Once you get your subjective and objective inputs, then you can begin to believe in your analysis. Remember, the carpet guy has a particular set of beliefs that are all subjective in nature. They serve to point him in the right direction, but are they accurate?

Only objective input will prove or disprove his beliefs. He believes that good people are like hen’s teeth, yet he just married the girl of his dreams. Obviously, there are good people out there. He believes that all carpet customers are cheap, yet nearly all of the customer surveys he gets back say he was chosen by reputation.

Creating A Plan

So what are your beliefs? What are your realities? Do you believe that you can’t cut any more costs? One client we work with, after doing a SOAP exercise, offered his key people stock options in lieu of cash compensation.

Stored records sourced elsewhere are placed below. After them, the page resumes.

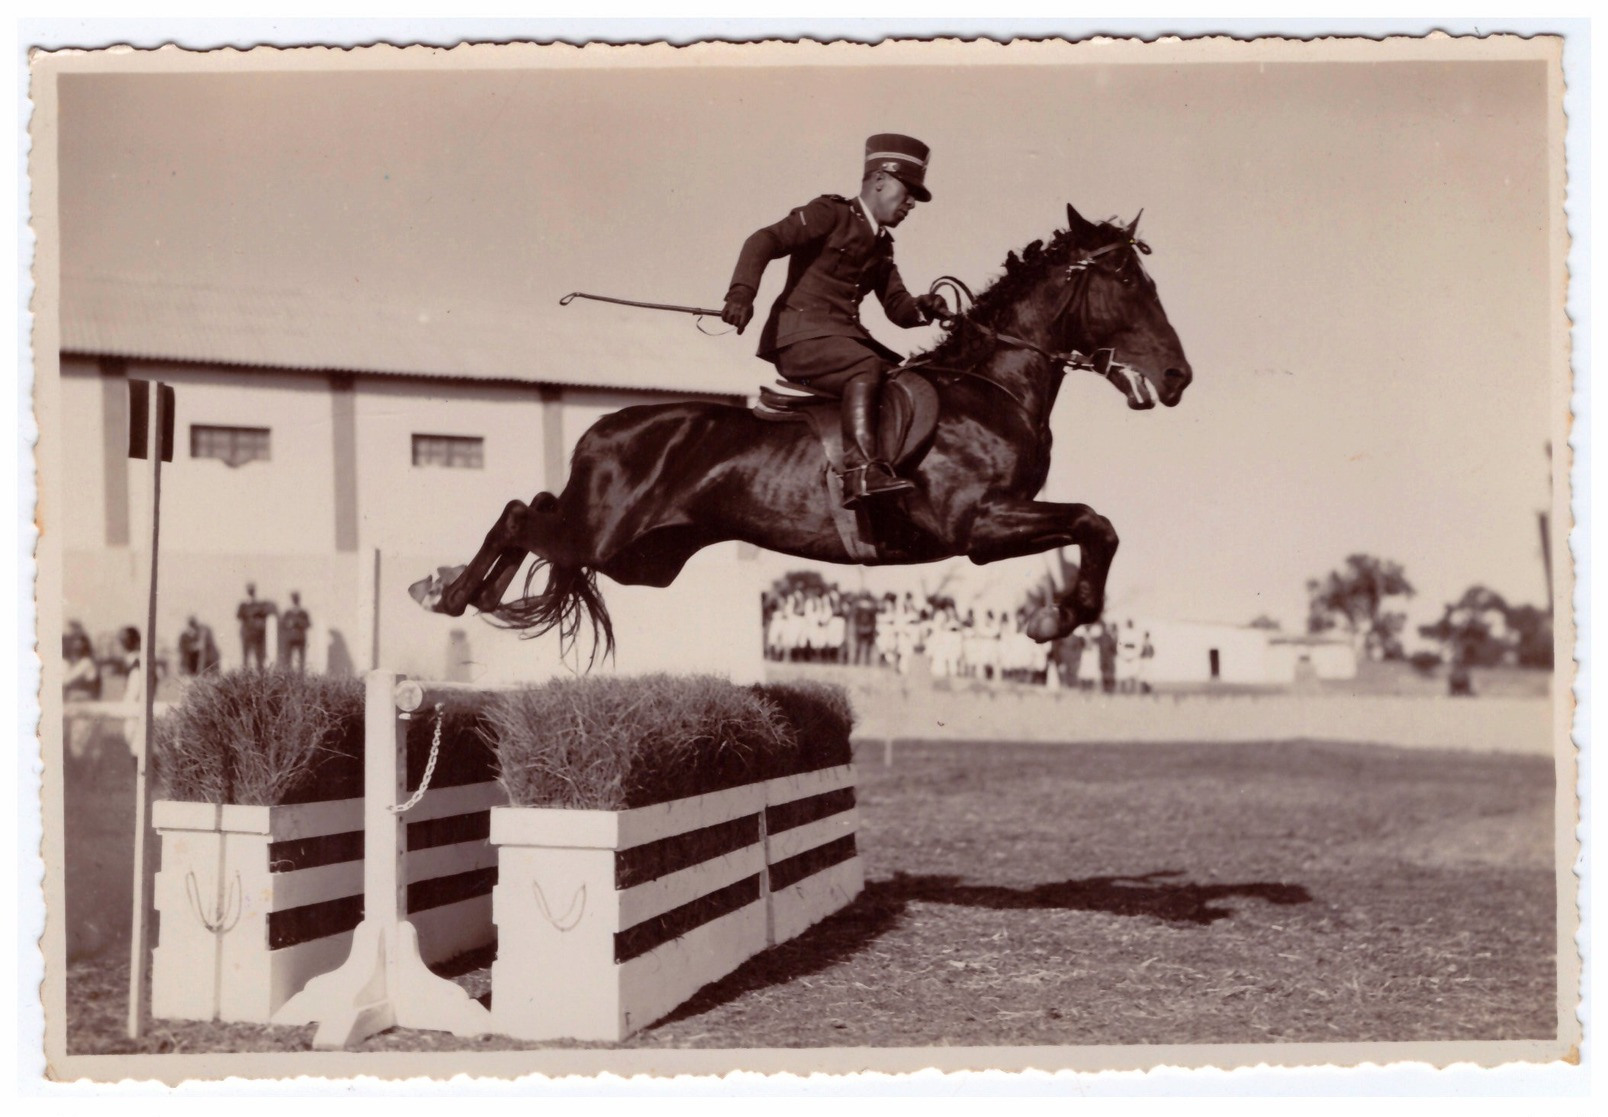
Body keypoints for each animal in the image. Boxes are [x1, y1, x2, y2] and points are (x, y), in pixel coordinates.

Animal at [414, 204, 1196, 655]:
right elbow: (1095, 522)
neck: (990, 389)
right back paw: (447, 592)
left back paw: (472, 592)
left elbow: (1097, 527)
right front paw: (1053, 621)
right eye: (1130, 283)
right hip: (603, 536)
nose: (1179, 377)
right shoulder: (978, 525)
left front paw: (1059, 617)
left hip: (640, 557)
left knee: (536, 510)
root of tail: (601, 427)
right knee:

He also shifted nearly all of his pay plans to a more incentive-based structure. (Not an easy sell by any means) He’s now in a healthier cash position having reduced payroll expense significantly. He also now has more people with a horse in the race; more people who have a vested interest in making things work and more people driving the agenda of success. That has a huge impact on his personal energy.

When things cycle back up, his company will be leaner, have more people driving its success and the percentage of his business he retained will be worth far more than his 100 percent was before he made the deal. How might that affect the long-term health of your business?

One SOAP session showed him that he needed cash relief and that he could find that relief by making a shift in payroll. Once pointed in the right direction, he looked at what needed to change. Then he considered any and all solutions and asked more questions. Could the key personnel do more if they got paid more? Would they cut costs if they got a percentage of the savings? The answers gave him the plan for how to execute the change.

Will all this work for our client? I don’t know yet, but we’ll keep an eye on it for you. I do know that he now has a reenergized staff and better cash flow. My point is more about creating that final plan to implement.

I spoke with a dealer years ago who told me, “We’re really good implementers around here. We just don’t know what the hell to implement.” I’m hoping to provide my friend the carpet guy with a way to get control of his business back. In the process, I hope we’ve given you some ideas as well.